Wheel cylinder install – easy peezie

I didn’t say much about putting on the backing plates because it’s pretty straight forward.  That is except for trying to hold the nuts behind the plate while putting 30 lbs torque on the bolts.  The heads are recessed and it’s hard to hold a wrench on them and sockets don’t go in far enough to hold – not one of Studebakers better ideas!  Got her done finally with some thread lock on the bolts.  I use the stuff everywhere, even with lock washers in place.  Just an extra bit of security. I reduced the torque from 35 to 30 lbs to allow for the lubrication of the thread lock liquid.

I have spun  the wheel cylinder onto the end of the brake flex hose.  But before that…

I loosened the flare fitting at the top of the flex brake hose where it is fixed to the frame.  This will allow me to tighten the wheel cylinder onto the hose and then position the hose away from the frame.

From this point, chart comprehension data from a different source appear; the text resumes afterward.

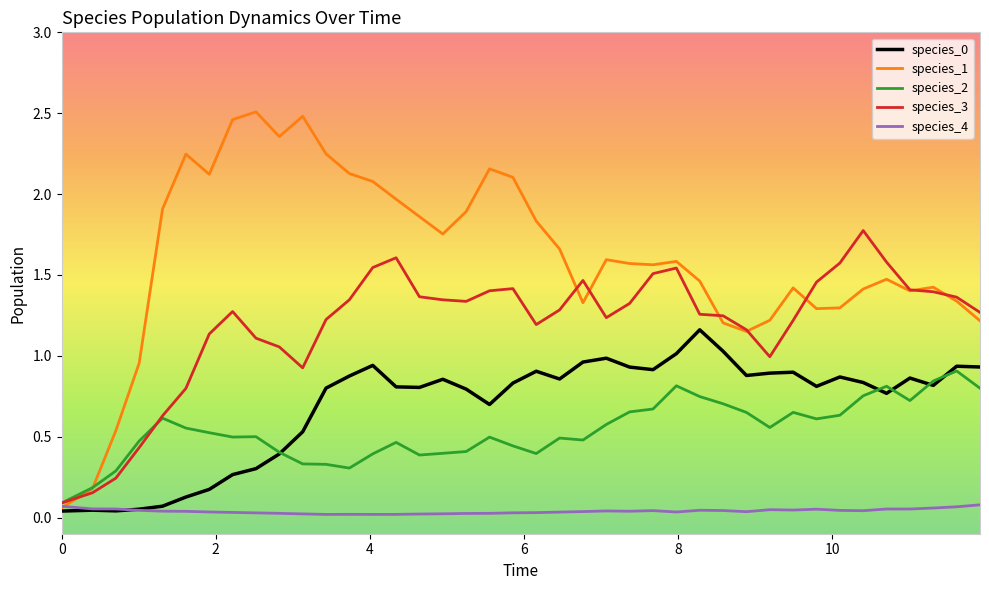

Which series has the largest range (max minus min)?

species_1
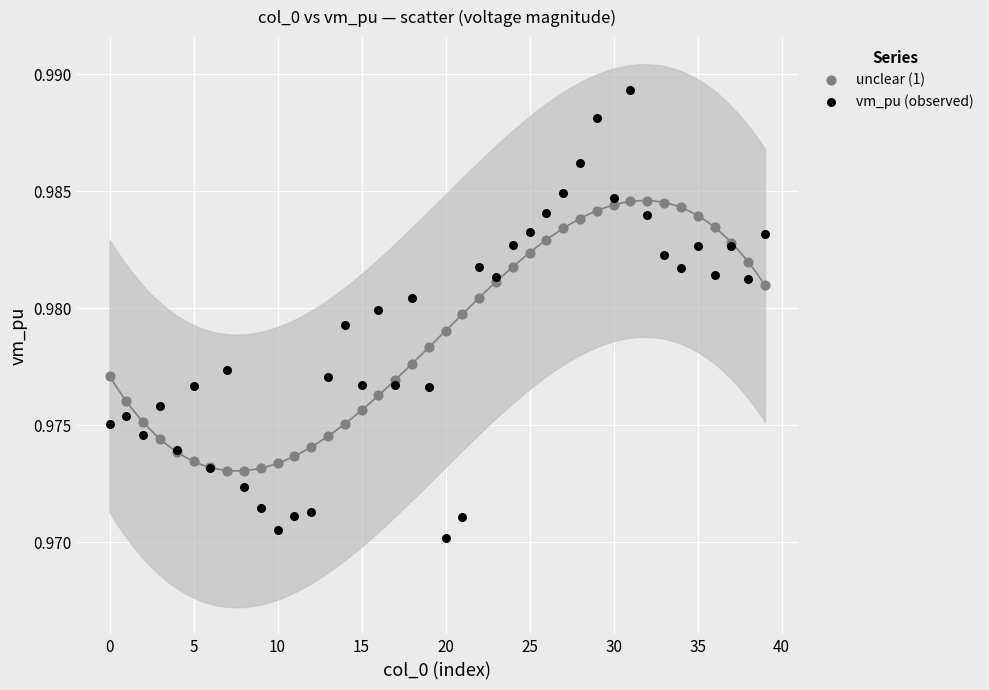

Which series has the largest Y range (max minus min)?

vm_pu (observed)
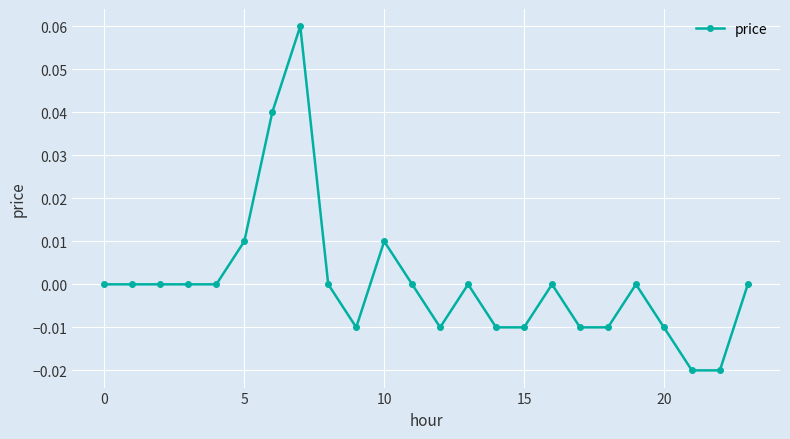

How many categories are shown in the chart?

24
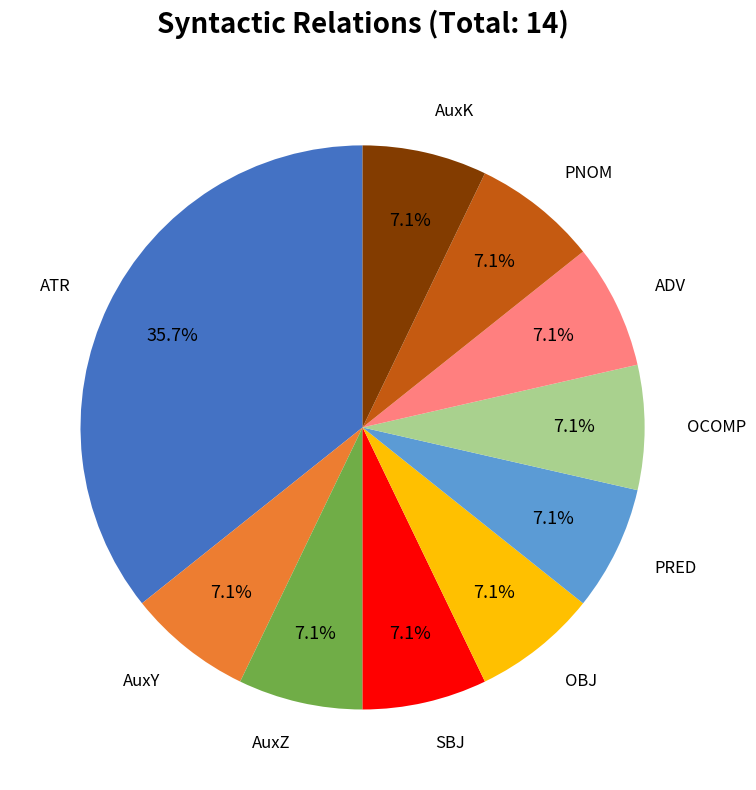

Is there any slice that represents more than half of the pie?

No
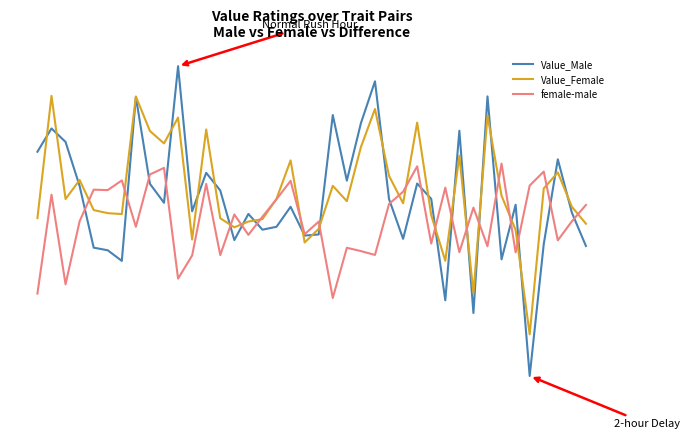

How many times do female-male and Value_Female cross each other?

19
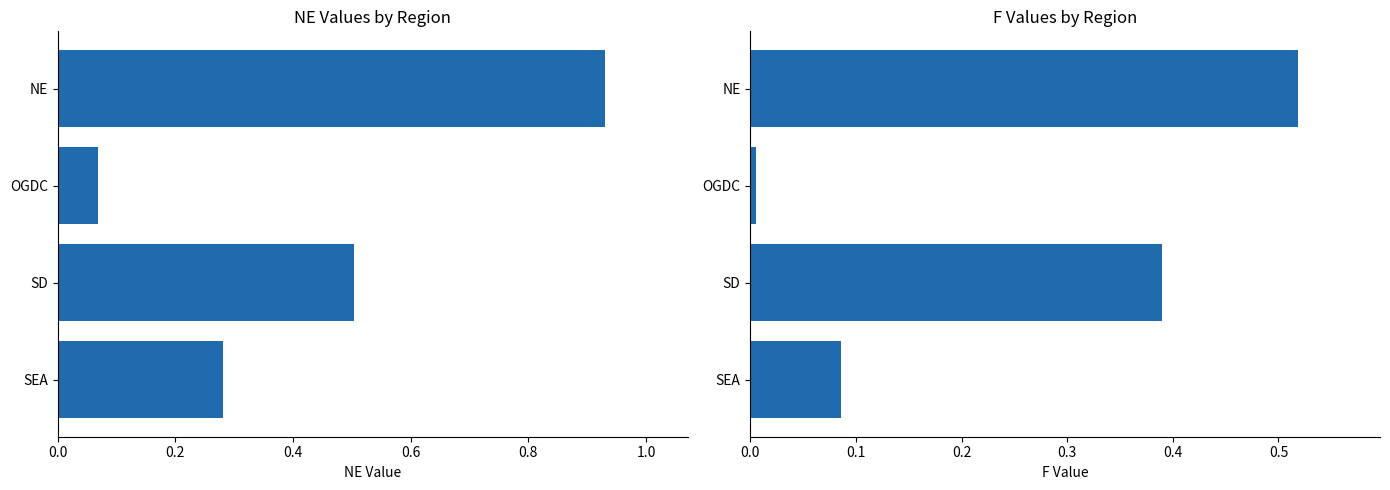

How many bars are there in each group?

2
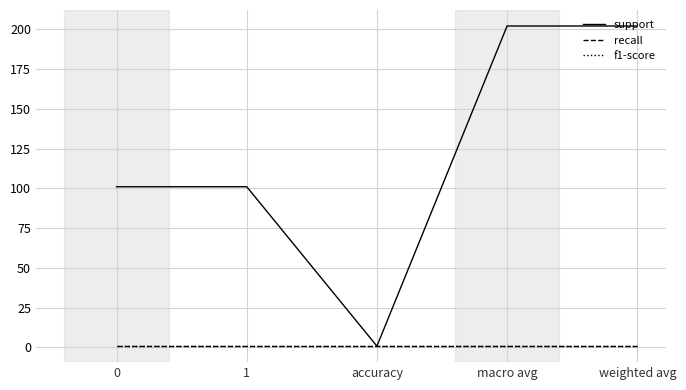

Is this an area chart (filled region under the line)?

No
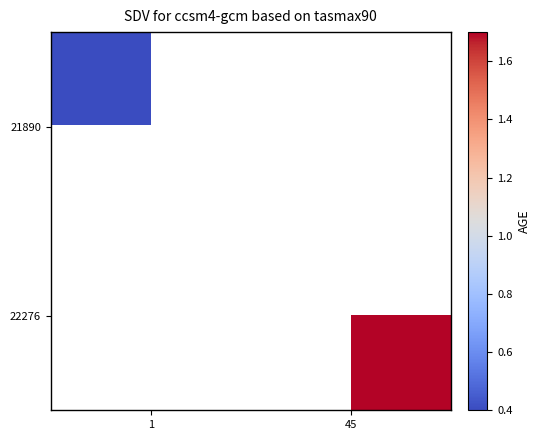

Is the value of 21890 at 45 greater than the value of 22276 at 1?

No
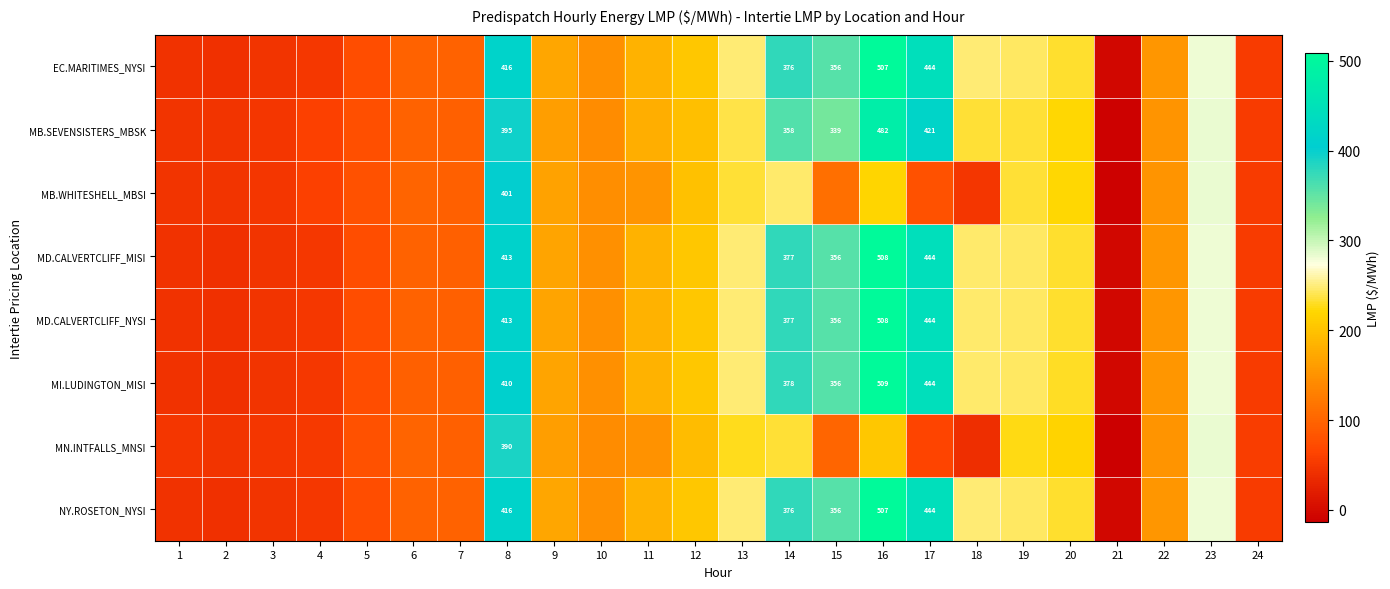

Between 4 and 16, which series saw the biggest shift?

MI.LUDINGTON_MISI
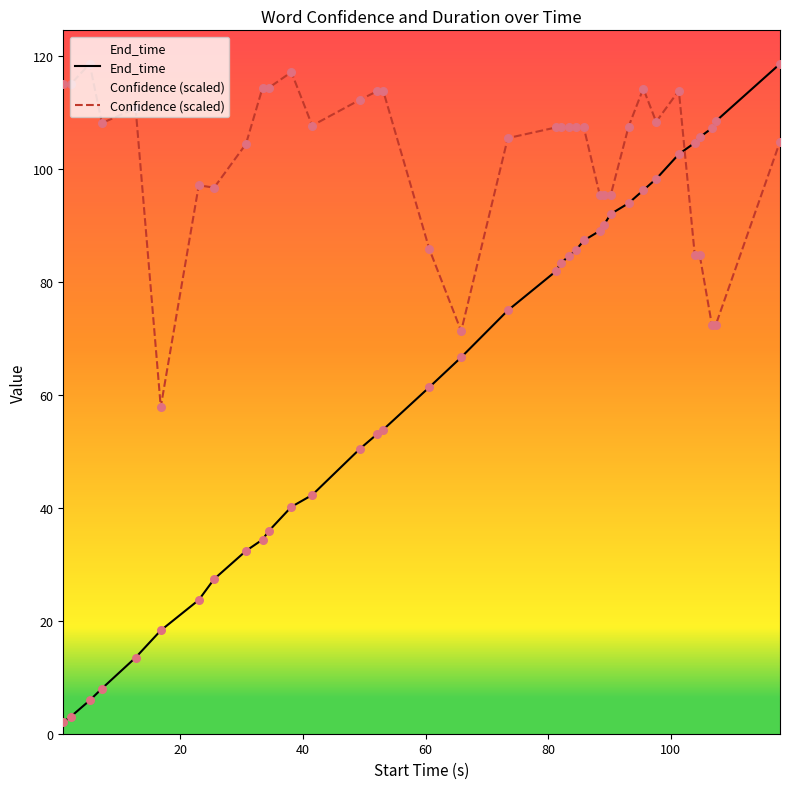

What is the total value across all series at 0.9?

117.2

Before tightening the hose to the wheel cylinder I removed the bleeder so it wouldn’t get damaged and bolted the wheel cylinder to the backing plate – the attaching nuts are just snug here.

With the hose tight and the wheel cylinder bolts tightened I re-installed the bleeder.

Without making any adjustments the brake hose wanted to hit the frame with the wheels turned.

By turning the flex brake line fitting where it is mounted to the frame at the top it was easy to move the brake hose away from the frame.  Then I tightened up the flare fitting.

And its job done – at least this part.  Believe it or not I’m still painting parts.  The self adjuster parts should be nice and dry for tomorrow’s assembly work.